Reconheça-se que foram cometidos erros iniciais. Sobretudo na comunicação e na contabilização, isolamento e seguimento dos contaminados e dos seus contactos. Ficou evidente que é necessário informatizar o mais urgente possível o nosso sistema de saúde. Dificilmente se encontrará melhor oportunidade para reestruturar e modernizar este setor prioritário. Podemos também celebrar várias vitórias: laboratório de testes PCR em STP; mais de 2 dezenas de ventiladores; hospital de campanha montado e com utilização abaixo da capacidade (felizmente); uma cada vez maior utilização das máscaras e; queda abrupta do crescimento do número de mortes e de infetados. Isto é um sinal de que depois do choque inicial (tal como aconteceu em outros países mais desenvolvidos) e de termos visto um grande número de profissionais de saúde contaminados, a qualidade da nossa resposta sanitária melhorou significativamente e está a surtir efeitos positivos. Deixo então aqui uma nota de sincero reconhecimento pelo esforço e dedicação destes profissionais e da equipa que está a coordenar o combate ao covid-19.

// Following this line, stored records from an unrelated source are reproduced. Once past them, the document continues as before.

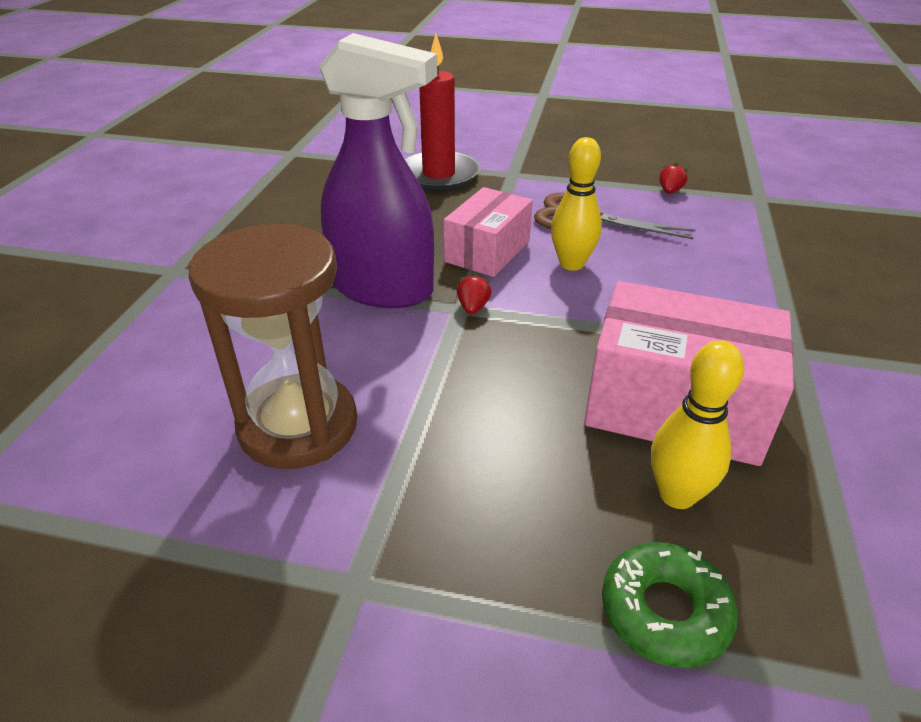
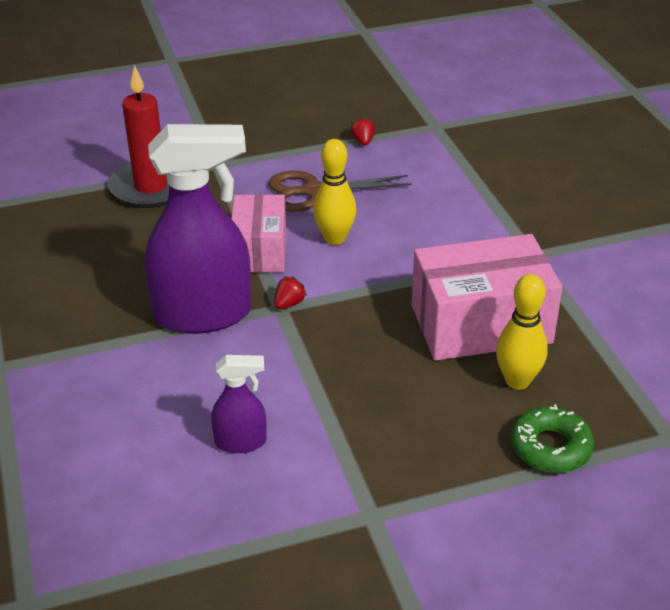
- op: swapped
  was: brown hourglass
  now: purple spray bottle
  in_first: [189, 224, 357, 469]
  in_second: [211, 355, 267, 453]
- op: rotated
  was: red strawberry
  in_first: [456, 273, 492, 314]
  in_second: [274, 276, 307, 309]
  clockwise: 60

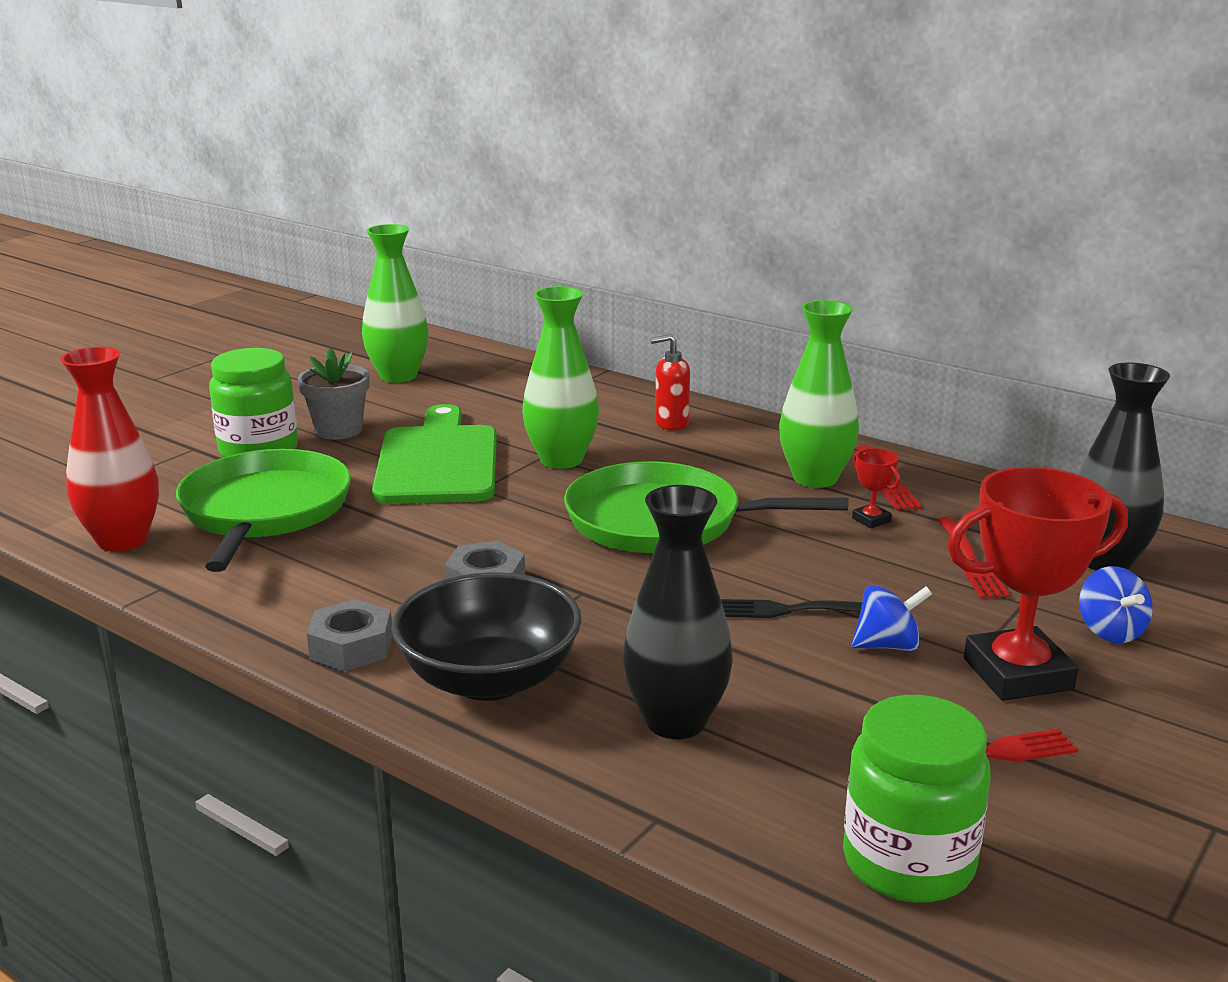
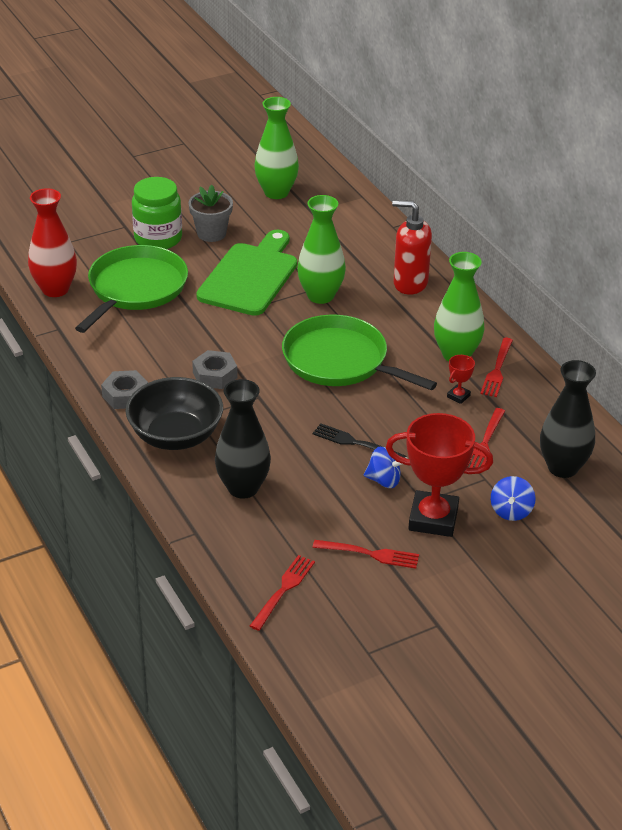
- op: scaled
  was: red soap dispenser
  in_first: [650, 334, 690, 430]
  in_second: [392, 200, 432, 295]
  ratio: 1.54
- op: swapped
  was: green jar
  now: red fork
  in_first: [843, 695, 991, 903]
  in_second: [250, 555, 315, 631]
- op: rotated
  was: red trophy
  in_first: [852, 448, 900, 528]
  in_second: [447, 355, 475, 404]
  clockwise: 45

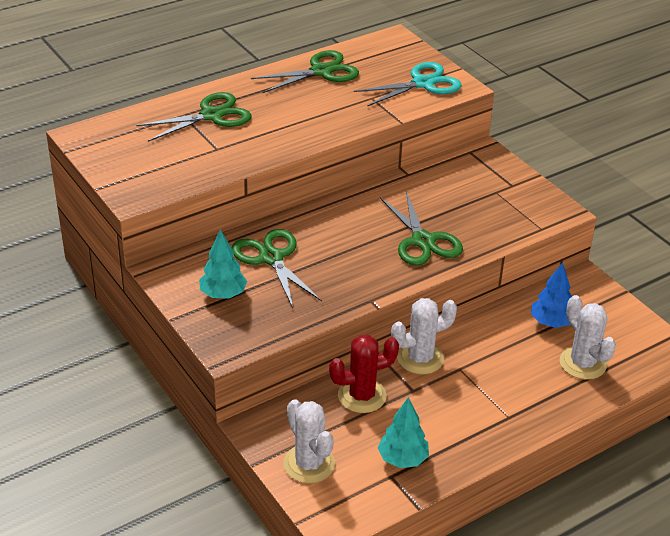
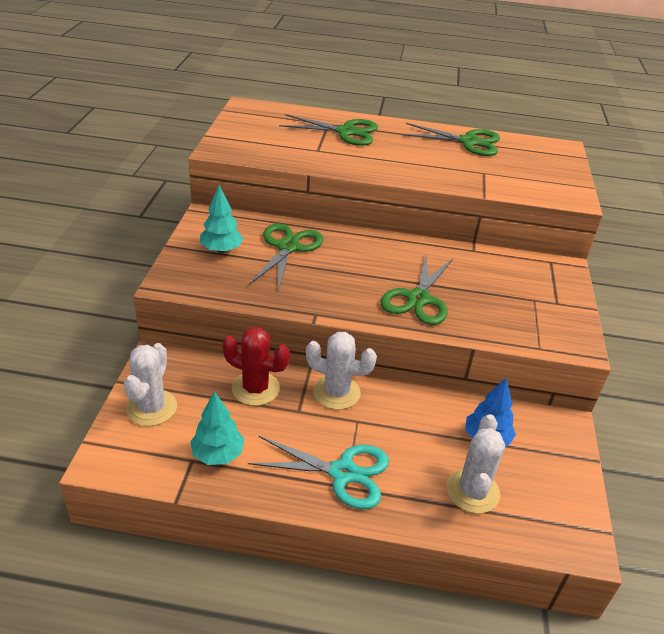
- op: shifted
  was: turquoise scissors
  in_first: [354, 62, 462, 107]
  in_second: [248, 436, 389, 509]

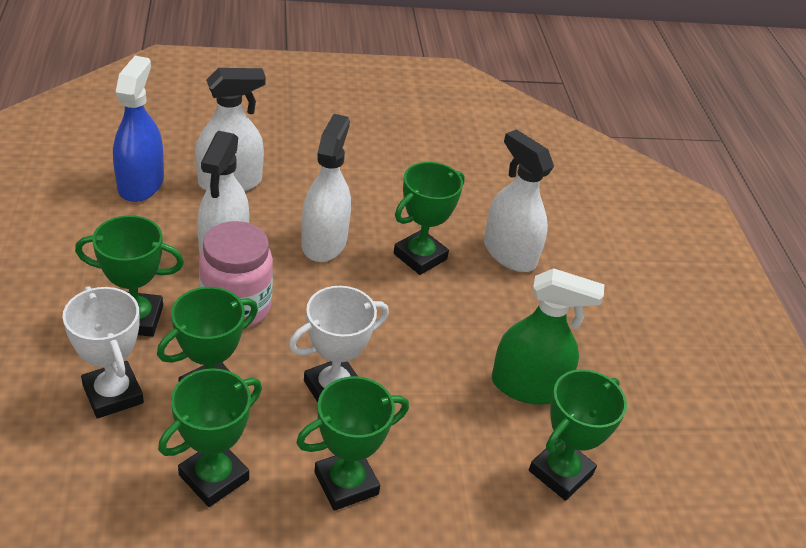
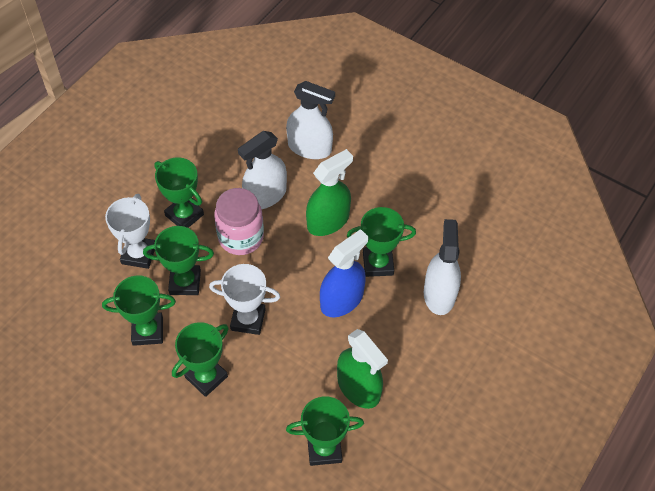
- op: shifted
  was: blue spray bottle
  in_first: [113, 56, 164, 202]
  in_second: [320, 229, 368, 317]
- op: rotated
  was: green trophy
  in_first: [296, 376, 409, 511]
  in_second: [172, 322, 229, 397]
  clockwise: -60
- op: repainted
  was: white spray bottle
  now: green spray bottle
  in_first: [301, 114, 351, 262]
  in_second: [306, 149, 353, 236]

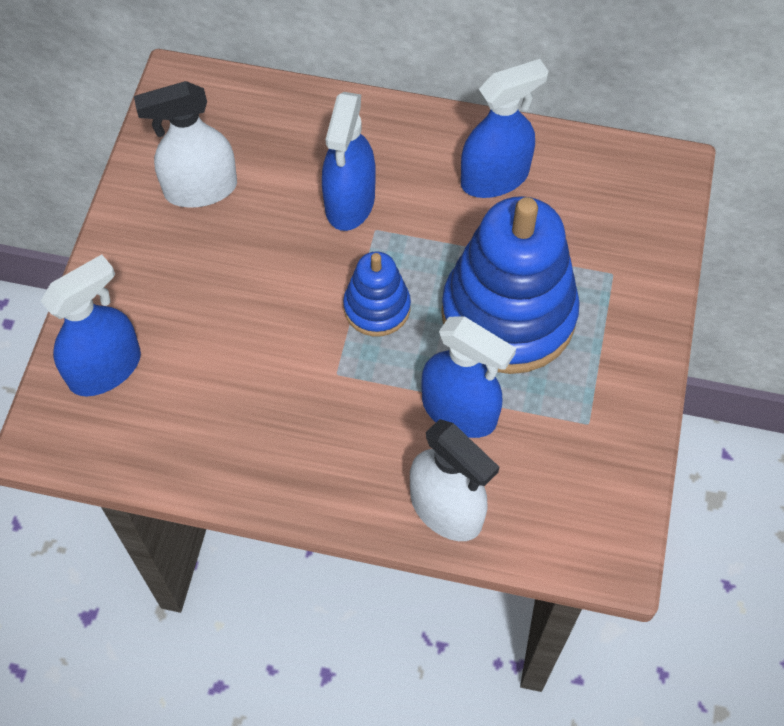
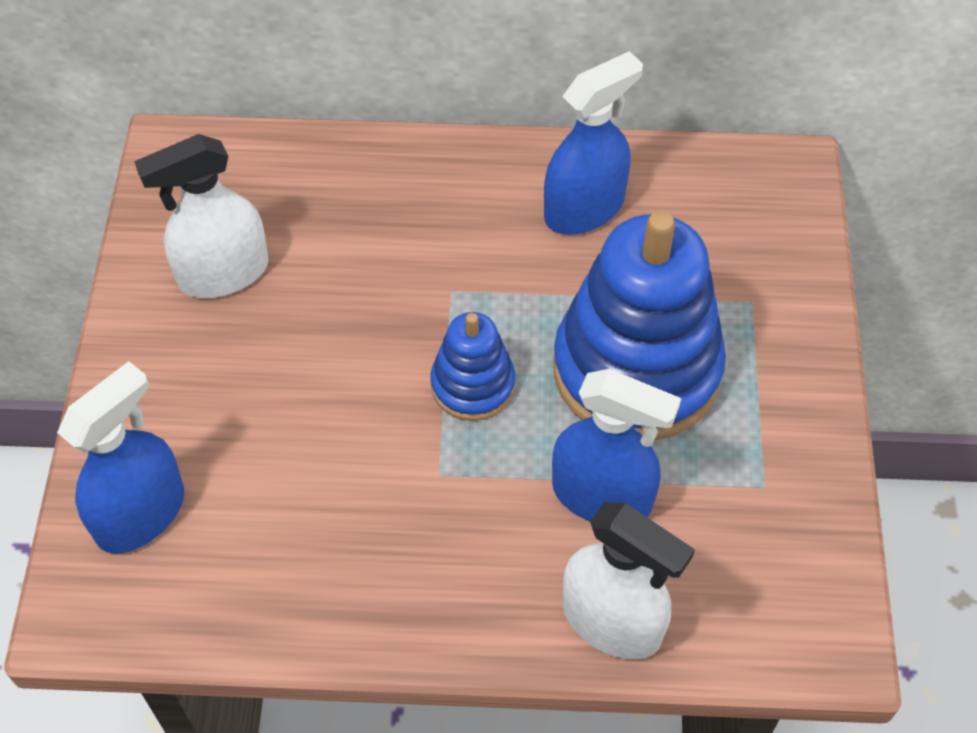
- op: gone
  was: blue spray bottle
  in_first: [322, 92, 376, 231]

Outras oportunidades deveriam também ser aproveitadas. A nossa economia tem que ser assente no setor privado e na iniciativa individual no pós-covid. Os trabalhadores informais que beneficiaram do fundo de resiliência devem passar a ser contribuintes fiscais. Temos que elaborar um plano de relançamento da economia.

Para terminar, 4 notas:

1- Não teria ficado mal aos políticos renunciar a uma parte dos seus subsídios para reforçar o fundo com uma contribuição simbólica extraordinária;

2- Cobramos muito aos políticos, mas esquecemo-nos que o civismo começa em cada um de nós e está nas pequenas coisas. Estive 8 horas numa enorme fila para realizar o segundo teste e vi muitos a tentarem ultrapassar (alguns conseguiram) os que tinham chegado antes. Chocou-me também saber que uma equipa de bombeiros deixou morrer um paciente na rua por falta de proteção e que outros transeuntes priorizaram a filmagem da situação em vez de o transportar para o hospital;

3- Profundo pesar e solidariedade para com

as famílias enlutadas e rápidas melhoras para aqueles que estão ainda em risco de vida, sob cuidados médicos.

4- STP vai vencer o Covid-19. Não tenho a menor dúvida!